Atmospheric oxygen is normally lost through absorption by the weathering of silicate rocks over long periods of time, but the new research shows that over the past 800,000 years, the planet’s oxygen sinks have been about two per cent larger than the oxygen producers, leading to the overall decline.
What’s caused the change? Researchers speculate that increases in global erosion rates may be to blame or possibly the slightly lower planetary temperature during the past million years may have cooled the oceans just enough for them to absorb the extra oxygen.
As for the human impact on oxygen levels, Stopler says that the past 200 years of industrial development has led to another steep decline. “We are consuming O2 at a rate a factor of a thousand times faster than before,” says Stopler, “Humankind has completely short-circuited the cycle by burning tons of carbon.”
The new study is published in the journal Science.
Going back further in the geological record, earlier this year Canadian scientists surprised the scientific community when they revealed that approximately 815 million years ago during the Neoproterozoic era, atmospheric oxygen levels were about half what they are today and five times greater than previous estimates for that time period.
The work again depended upon core samples, this time on salt crystals buried a kilometre below the surface. Researchers from Brock University in St. Catherines, Ontario, determined that during the period between 800 and 830 million years ago, oxygen levels were at about 10.9 per cent (currently, oxygen composes 20.9 per cent of the atmosphere’s gases).
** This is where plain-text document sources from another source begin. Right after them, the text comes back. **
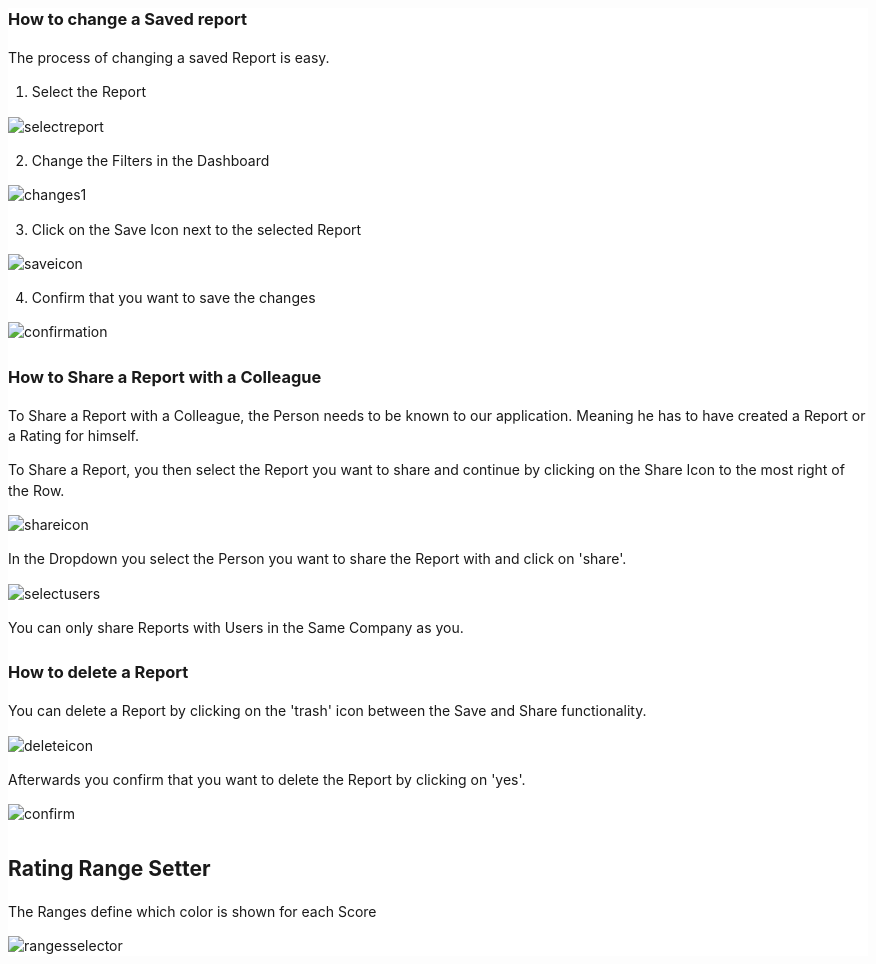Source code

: 
### How to change a Saved report
The process of changing a saved Report is easy.

1. Select the Report

![selectreport](../docs/User-Guide-Images/ReportSelected.png)

2. Change the Filters in the Dashboard

![changes1](../docs/User-Guide-Images/ReportChange.png)

3. Click on the Save Icon next to the selected Report

![saveicon](../docs/User-Guide-Images/ReportSaveIcon.png)

4. Confirm that you want to save the changes

![confirmation](../docs/User-Guide-Images/ReportChanged.png)


### How to Share a Report with a Colleague

To Share a Report with a Colleague, the Person needs to be known to our application.
Meaning he has to have created a Report or a Rating for himself.

To Share a Report, you then select the Report you want to share and continue by clicking on the Share Icon to the most right of the Row.

![shareicon](../docs/User-Guide-Images/ReportShareIcon.png)

In the Dropdown you select the Person you want to share the Report with and click on 'share'.

![selectusers](../docs/User-Guide-Images/ReportShareSelection.png)

You can only share Reports with Users in the Same Company as you.


### How to delete a Report

You can delete a Report by clicking on the 'trash' icon between the Save and Share functionality.

![deleteicon](../docs/User-Guide-Images/ReportDeleteIcon.png)

Afterwards you confirm that you want to delete the Report by clicking on 'yes'.

![confirm](../docs/User-Guide-Images/ReportDeleteConfirmation.png)


## Rating Range Setter

The Ranges define which color is shown for each Score

![rangesselector](../docs/User-Guide-Images/draganddropranges.png)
The finding is important in part because it answers the question about whether animals evolved before or after oxygen levels rose to significant levels. About 3.5 billion years ago, the emergence of cyanobacteria caused atmospheric oxygen to rise, but the scientific consensus was still unclear on how concentrated oxygen levels were at the time when multicellular animals first arrived, some 580 million years ago.
“And now with our research and our result, we know there was sufficient oxygen before they arose,” says Nigel Blamey, earth sciences professor at Brock University. The new results also hint at the possibility that researchers may someday find multicellular fossils much older than those currently known. “Now paleobiologists will have reason to go looking for rocks with original traces of these first evolutionary steps,” says study co-author and Brock geochemist, Uwe Brand.